There are some economists who claim that for every job that we ship overseas a new job is created here in our country. I have studied their numbers and I can't come within 3 million created jobs verses lost jobs.

But even if somehow their numbers are correct, we have traded good-paying jobs, that an American worker could support a family with and live a decent lifestyle, for jobs that are below a substance level of living.

These are minimum wage jobs, or maybe lower, that even with two of these jobs per family there is a life and death struggle.

And more and more there are less and less benefits. Benefits like health insurance and decent working conditions. These 100,000 workers cannot form a union because, number one, they are temporary workers and, number two, there is no company to form a union against.

So, you and I wind up paying. Our tax dollars go to support the big boxes - and not just their employees, but hundreds of thousands of workers who do their warehouse work and are not their employees.

Furthermore, there are no sales involved in these gigantic warehouses so the local communities lose that possible source of income. We support the big boxes with government assistance to their regular employees and now they have found a new way for us to support them, even when American workers do their work and are not their employees.

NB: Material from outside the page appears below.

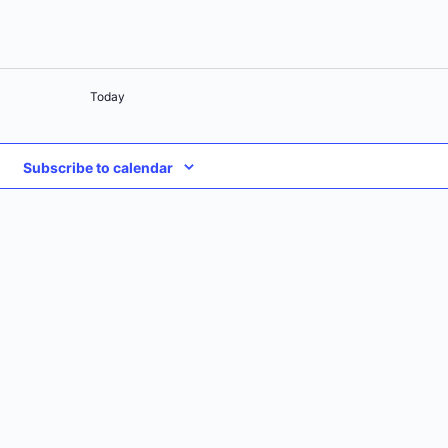
Today
Subscribe to calendar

As each day goes by, I am becoming more and more convinced that the American worker is the only true capitalist in our society. My use of the term American worker includes farmers and small business owners because they are also forced to compete.

In true capitalism, every company would compete down to the break even point or lower. The only people that I see competing down to the break even point and lower, much lower, are American workers. These are people whose wages, benefits and working conditions have been deteriorating for more than 30 years.

Without real investigative news, you and I become separated from reality and each other; but I guess that is what we are coming to.

Bill Horne is a professor of economics at Southern State Community College and a columnist for The People's Defender.